Abstract The coexistence of woody and grassy plants in savannas has often been attributed to a rooting-niche separation (two-layer hypothesis). Water was assumed to be the limiting resource for both growth forms and grasses were assumed to extract water from the upper soil layer and trees and bushes from the lower layers. Woody plant encroachment (i.e. an increase in density of woody plants often unpalatable to domestic livestock) is a serious problem in many savannas and is believed to be the result of overgrazing in ‘two-layer systems’. Recent research has questioned the universality of both the two-layer hypothesis and the hypothesis that overgrazing is the cause of woody plant encroachment. We present an alternative hypothesis explaining both tree–grass coexistence and woody plant encroachment in arid savannas. We propose that woody plant encroachment is part of a cyclical succession between open savanna and woody dominance and is driven by two factors: rainfall that is highly variable in space and time, and inter-tree competition.
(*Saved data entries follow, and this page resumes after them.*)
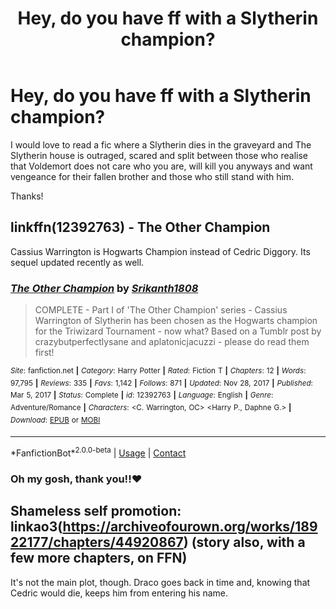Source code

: #+TITLE: Hey, do you have ff with a Slytherin champion?

* Hey, do you have ff with a Slytherin champion?
:PROPERTIES:
:Author: RinSakami
:Score: 19
:DateUnix: 1621678126.0
:DateShort: 2021-May-22
:FlairText: Request
:END:
I would love to read a fic where a Slytherin dies in the graveyard and The Slytherin house is outraged, scared and split between those who realise that Voldemort does not care who you are, will kill you anyways and want vengeance for their fallen brother and those who still stand with him.

Thanks!


** linkffn(12392763) - The Other Champion

Cassius Warrington is Hogwarts Champion instead of Cedric Diggory. Its sequel updated recently as well.
:PROPERTIES:
:Author: Cyfric_G
:Score: 8
:DateUnix: 1621679482.0
:DateShort: 2021-May-22
:END:

*** [[https://www.fanfiction.net/s/12392763/1/][*/The Other Champion/*]] by [[https://www.fanfiction.net/u/4107340/Srikanth1808][/Srikanth1808/]]

#+begin_quote
  COMPLETE - Part I of 'The Other Champion' series - Cassius Warrington of Slytherin has been chosen as the Hogwarts champion for the Triwizard Tournament - now what? Based on a Tumblr post by crazybutperfectlysane and aplatonicjacuzzi - please do read them first!
#+end_quote

^{/Site/:} ^{fanfiction.net} ^{*|*} ^{/Category/:} ^{Harry} ^{Potter} ^{*|*} ^{/Rated/:} ^{Fiction} ^{T} ^{*|*} ^{/Chapters/:} ^{12} ^{*|*} ^{/Words/:} ^{97,795} ^{*|*} ^{/Reviews/:} ^{335} ^{*|*} ^{/Favs/:} ^{1,142} ^{*|*} ^{/Follows/:} ^{871} ^{*|*} ^{/Updated/:} ^{Nov} ^{28,} ^{2017} ^{*|*} ^{/Published/:} ^{Mar} ^{5,} ^{2017} ^{*|*} ^{/Status/:} ^{Complete} ^{*|*} ^{/id/:} ^{12392763} ^{*|*} ^{/Language/:} ^{English} ^{*|*} ^{/Genre/:} ^{Adventure/Romance} ^{*|*} ^{/Characters/:} ^{<C.} ^{Warrington,} ^{OC>} ^{<Harry} ^{P.,} ^{Daphne} ^{G.>} ^{*|*} ^{/Download/:} ^{[[http://www.ff2ebook.com/old/ffn-bot/index.php?id=12392763&source=ff&filetype=epub][EPUB]]} ^{or} ^{[[http://www.ff2ebook.com/old/ffn-bot/index.php?id=12392763&source=ff&filetype=mobi][MOBI]]}

--------------

*FanfictionBot*^{2.0.0-beta} | [[https://github.com/FanfictionBot/reddit-ffn-bot/wiki/Usage][Usage]] | [[https://www.reddit.com/message/compose?to=tusing][Contact]]
:PROPERTIES:
:Author: FanfictionBot
:Score: 3
:DateUnix: 1621679500.0
:DateShort: 2021-May-22
:END:


*** Oh my gosh, thank you!!❤
:PROPERTIES:
:Author: RinSakami
:Score: 1
:DateUnix: 1621679567.0
:DateShort: 2021-May-22
:END:


** Shameless self promotion: linkao3([[https://archiveofourown.org/works/18922177/chapters/44920867]]) (story also, with a few more chapters, on FFN)

It's not the main plot, though. Draco goes back in time and, knowing that Cedric would die, keeps him from entering his name.
:PROPERTIES:
:Author: Mikill1995
:Score: 3
:DateUnix: 1621685006.0
:DateShort: 2021-May-22
:END:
In this case, savanna landscapes are composed of many patches (a few hectares in size) in different states of transition between grassy and woody dominance, i.e. we hypothesize that arid savannas are patch-dynamic systems. We summarize patterns of tree distribution observed in an arid savanna in Namibia and show that these patterns are in agreement with the patch-dynamic savanna hypothesis. We discuss the applicability of this hypothesis to fire-dominated savannas, in which rainfall variability is low and fire drives spatial heterogeneity. We conclude that field studies are more likely to contribute to a general understanding of tree–grass coexistence and woody plant encroachment if they consider both primary (rain and nutrients) and secondary (fire and grazing) determinants of patch properties across different savannas.